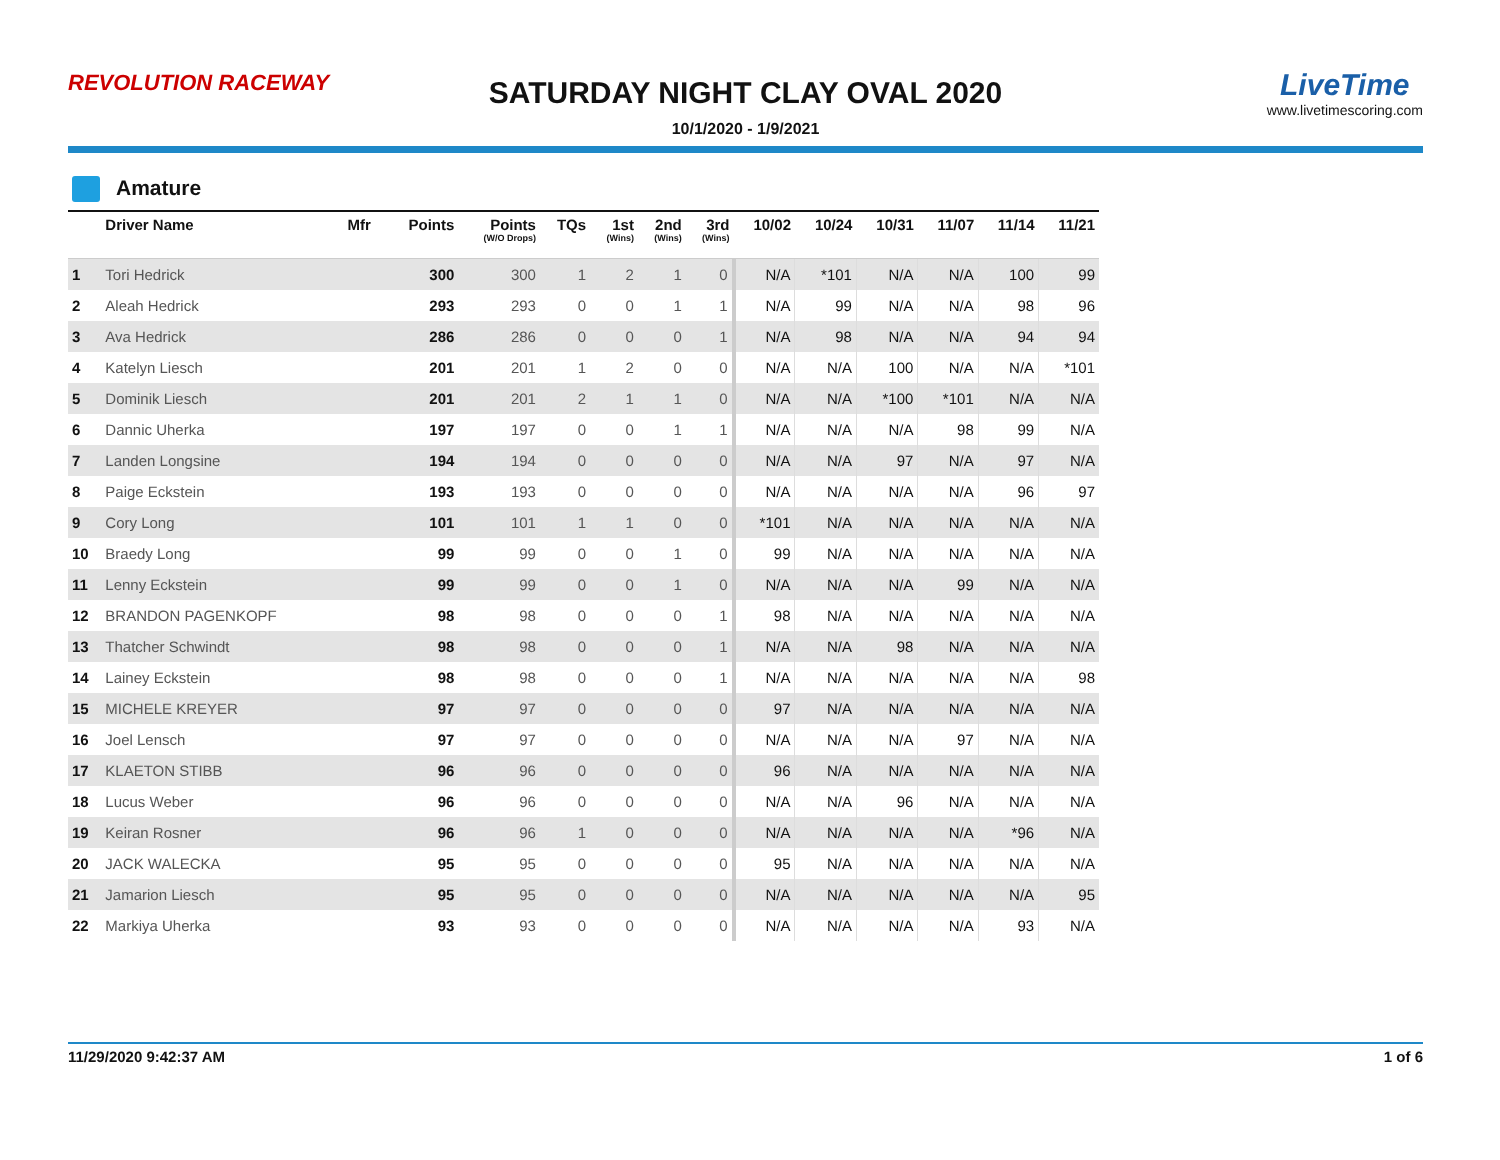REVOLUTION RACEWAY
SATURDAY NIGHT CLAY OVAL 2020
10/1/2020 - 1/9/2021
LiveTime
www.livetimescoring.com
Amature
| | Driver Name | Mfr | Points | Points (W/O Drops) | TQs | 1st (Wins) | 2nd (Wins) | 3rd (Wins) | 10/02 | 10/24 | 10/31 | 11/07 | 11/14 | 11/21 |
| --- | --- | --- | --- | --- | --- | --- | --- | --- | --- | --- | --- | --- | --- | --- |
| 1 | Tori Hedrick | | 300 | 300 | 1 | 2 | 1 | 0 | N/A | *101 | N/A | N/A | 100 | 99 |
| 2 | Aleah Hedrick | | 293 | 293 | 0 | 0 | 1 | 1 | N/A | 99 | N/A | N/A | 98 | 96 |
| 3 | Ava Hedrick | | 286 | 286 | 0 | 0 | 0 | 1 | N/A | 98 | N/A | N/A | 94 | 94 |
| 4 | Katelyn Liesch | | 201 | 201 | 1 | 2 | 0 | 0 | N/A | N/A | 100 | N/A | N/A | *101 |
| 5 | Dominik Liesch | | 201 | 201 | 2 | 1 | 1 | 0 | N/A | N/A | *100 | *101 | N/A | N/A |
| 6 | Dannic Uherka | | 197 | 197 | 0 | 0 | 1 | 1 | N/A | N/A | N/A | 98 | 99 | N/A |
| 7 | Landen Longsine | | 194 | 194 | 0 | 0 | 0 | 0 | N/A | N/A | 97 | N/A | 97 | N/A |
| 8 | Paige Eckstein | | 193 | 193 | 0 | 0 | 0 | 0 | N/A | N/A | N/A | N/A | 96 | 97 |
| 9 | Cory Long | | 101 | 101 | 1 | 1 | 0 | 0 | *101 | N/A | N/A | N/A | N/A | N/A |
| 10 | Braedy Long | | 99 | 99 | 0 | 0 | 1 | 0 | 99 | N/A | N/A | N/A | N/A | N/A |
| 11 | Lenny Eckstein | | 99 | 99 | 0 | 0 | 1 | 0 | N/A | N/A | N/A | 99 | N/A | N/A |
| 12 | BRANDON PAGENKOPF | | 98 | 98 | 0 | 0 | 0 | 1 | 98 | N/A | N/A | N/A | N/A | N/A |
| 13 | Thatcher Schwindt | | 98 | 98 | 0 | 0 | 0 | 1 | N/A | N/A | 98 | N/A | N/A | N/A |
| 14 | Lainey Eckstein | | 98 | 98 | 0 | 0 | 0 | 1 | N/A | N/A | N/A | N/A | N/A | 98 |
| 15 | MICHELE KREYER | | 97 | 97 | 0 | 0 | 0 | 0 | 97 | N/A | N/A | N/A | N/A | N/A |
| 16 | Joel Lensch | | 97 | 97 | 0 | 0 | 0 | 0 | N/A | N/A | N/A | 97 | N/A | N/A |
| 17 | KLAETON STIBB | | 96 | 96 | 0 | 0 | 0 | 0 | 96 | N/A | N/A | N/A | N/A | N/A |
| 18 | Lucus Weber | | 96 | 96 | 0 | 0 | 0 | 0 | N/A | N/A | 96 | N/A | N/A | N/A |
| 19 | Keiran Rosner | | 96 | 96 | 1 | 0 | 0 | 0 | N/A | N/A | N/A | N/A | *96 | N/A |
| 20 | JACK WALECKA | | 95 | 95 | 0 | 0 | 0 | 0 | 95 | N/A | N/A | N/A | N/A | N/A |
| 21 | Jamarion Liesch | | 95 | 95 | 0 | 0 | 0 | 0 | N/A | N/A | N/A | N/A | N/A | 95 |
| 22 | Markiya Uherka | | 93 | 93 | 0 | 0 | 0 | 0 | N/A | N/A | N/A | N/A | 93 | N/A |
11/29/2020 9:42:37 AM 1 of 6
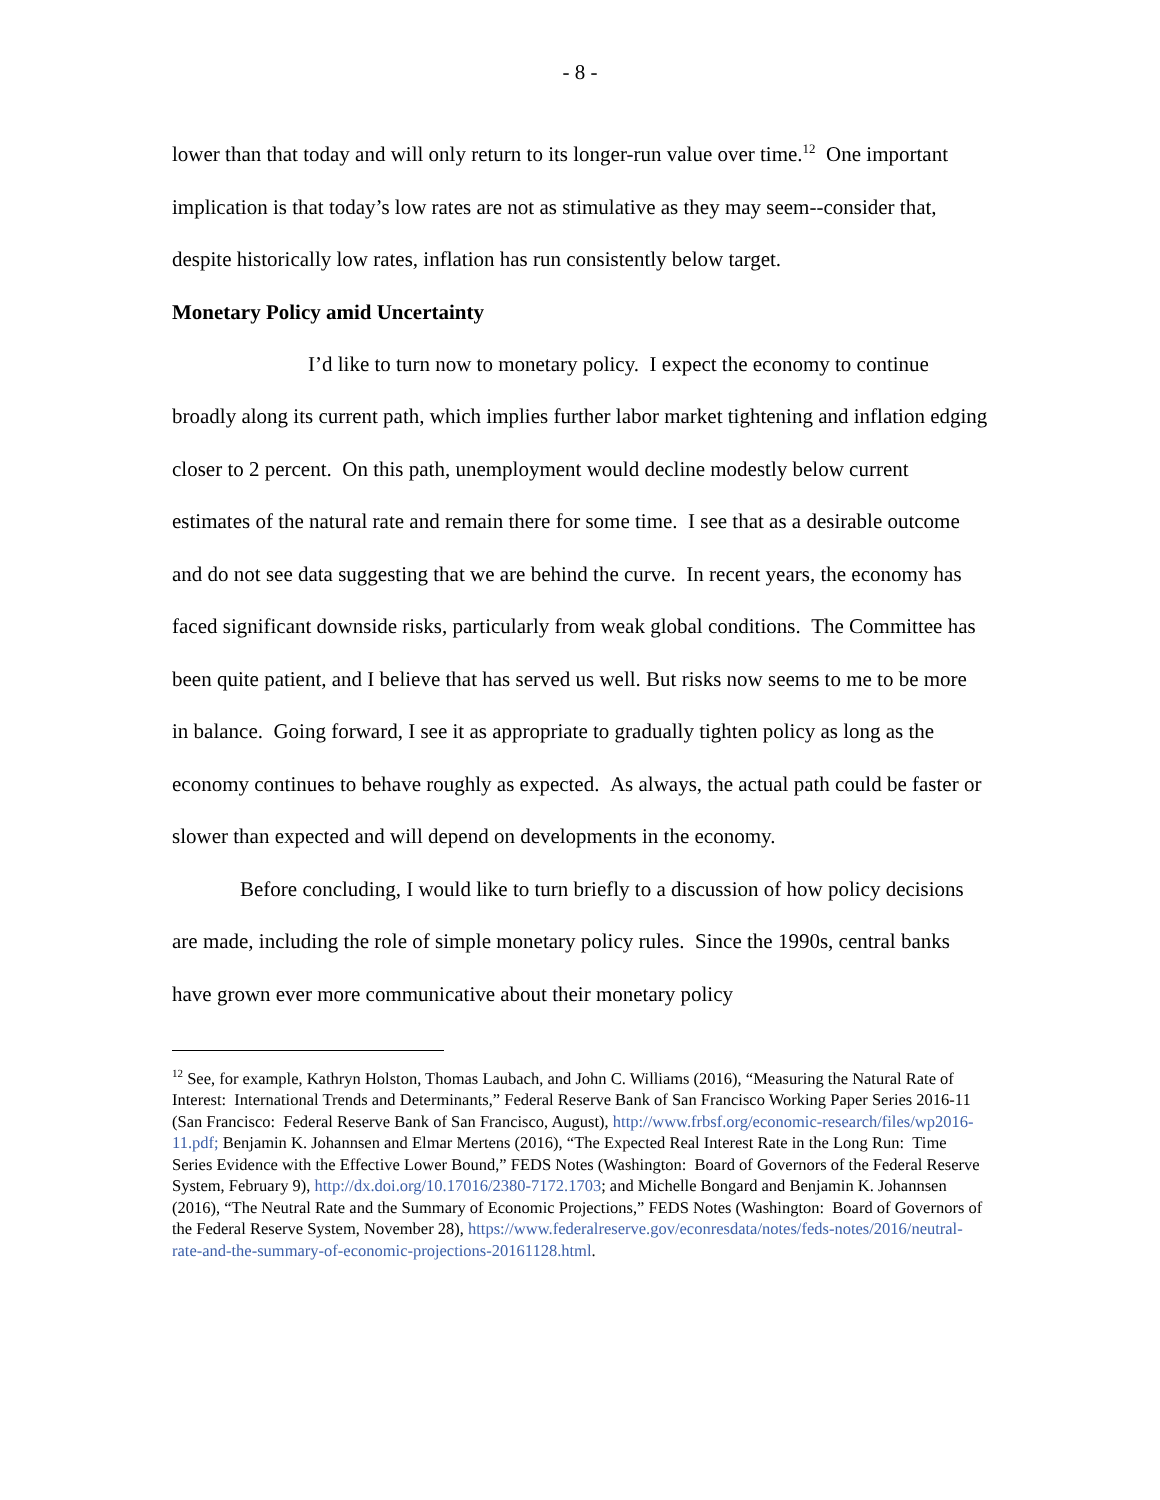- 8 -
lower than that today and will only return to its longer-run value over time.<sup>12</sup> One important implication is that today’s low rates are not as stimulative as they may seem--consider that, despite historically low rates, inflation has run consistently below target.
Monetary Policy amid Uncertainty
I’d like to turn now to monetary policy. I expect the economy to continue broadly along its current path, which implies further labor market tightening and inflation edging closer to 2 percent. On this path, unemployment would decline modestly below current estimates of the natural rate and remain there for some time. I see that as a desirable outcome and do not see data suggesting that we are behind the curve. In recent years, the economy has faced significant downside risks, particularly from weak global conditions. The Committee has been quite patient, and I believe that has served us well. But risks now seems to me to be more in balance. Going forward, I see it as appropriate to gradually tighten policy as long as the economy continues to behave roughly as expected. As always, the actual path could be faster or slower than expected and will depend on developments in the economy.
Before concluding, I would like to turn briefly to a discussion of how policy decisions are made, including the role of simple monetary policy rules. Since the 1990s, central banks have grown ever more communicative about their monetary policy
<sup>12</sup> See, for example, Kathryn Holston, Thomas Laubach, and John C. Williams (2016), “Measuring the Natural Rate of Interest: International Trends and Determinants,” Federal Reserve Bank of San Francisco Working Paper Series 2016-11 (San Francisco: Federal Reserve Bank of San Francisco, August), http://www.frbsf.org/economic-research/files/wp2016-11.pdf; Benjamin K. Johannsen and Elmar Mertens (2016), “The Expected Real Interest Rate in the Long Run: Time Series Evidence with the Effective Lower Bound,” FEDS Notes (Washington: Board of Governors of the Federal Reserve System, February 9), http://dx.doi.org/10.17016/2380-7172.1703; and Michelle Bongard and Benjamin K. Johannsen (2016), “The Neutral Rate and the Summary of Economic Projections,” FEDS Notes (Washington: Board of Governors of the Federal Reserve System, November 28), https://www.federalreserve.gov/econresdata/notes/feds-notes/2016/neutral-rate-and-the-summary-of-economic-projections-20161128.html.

● ● ● ●

* **Problem requirements**
Leave out the pictures, then repeat the listing above exactly from its first line to the line with "97 | N/A | 97 | N/A |", inclusive.

* **Response box**
REVOLUTION RACEWAY
SATURDAY NIGHT CLAY OVAL 2020
10/1/2020 - 1/9/2021
LiveTime
www.livetimescoring.com
Amature
| | Driver Name | Mfr | Points | Points (W/O Drops) | TQs | 1st (Wins) | 2nd (Wins) | 3rd (Wins) | 10/02 | 10/24 | 10/31 | 11/07 | 11/14 | 11/21 |
| --- | --- | --- | --- | --- | --- | --- | --- | --- | --- | --- | --- | --- | --- | --- |
| 1 | Tori Hedrick | | 300 | 300 | 1 | 2 | 1 | 0 | N/A | *101 | N/A | N/A | 100 | 99 |
| 2 | Aleah Hedrick | | 293 | 293 | 0 | 0 | 1 | 1 | N/A | 99 | N/A | N/A | 98 | 96 |
| 3 | Ava Hedrick | | 286 | 286 | 0 | 0 | 0 | 1 | N/A | 98 | N/A | N/A | 94 | 94 |
| 4 | Katelyn Liesch | | 201 | 201 | 1 | 2 | 0 | 0 | N/A | N/A | 100 | N/A | N/A | *101 |
| 5 | Dominik Liesch | | 201 | 201 | 2 | 1 | 1 | 0 | N/A | N/A | *100 | *101 | N/A | N/A |
| 6 | Dannic Uherka | | 197 | 197 | 0 | 0 | 1 | 1 | N/A | N/A | N/A | 98 | 99 | N/A |
| 7 | Landen Longsine | | 194 | 194 | 0 | 0 | 0 | 0 | N/A | N/A | 97 | N/A | 97 | N/A |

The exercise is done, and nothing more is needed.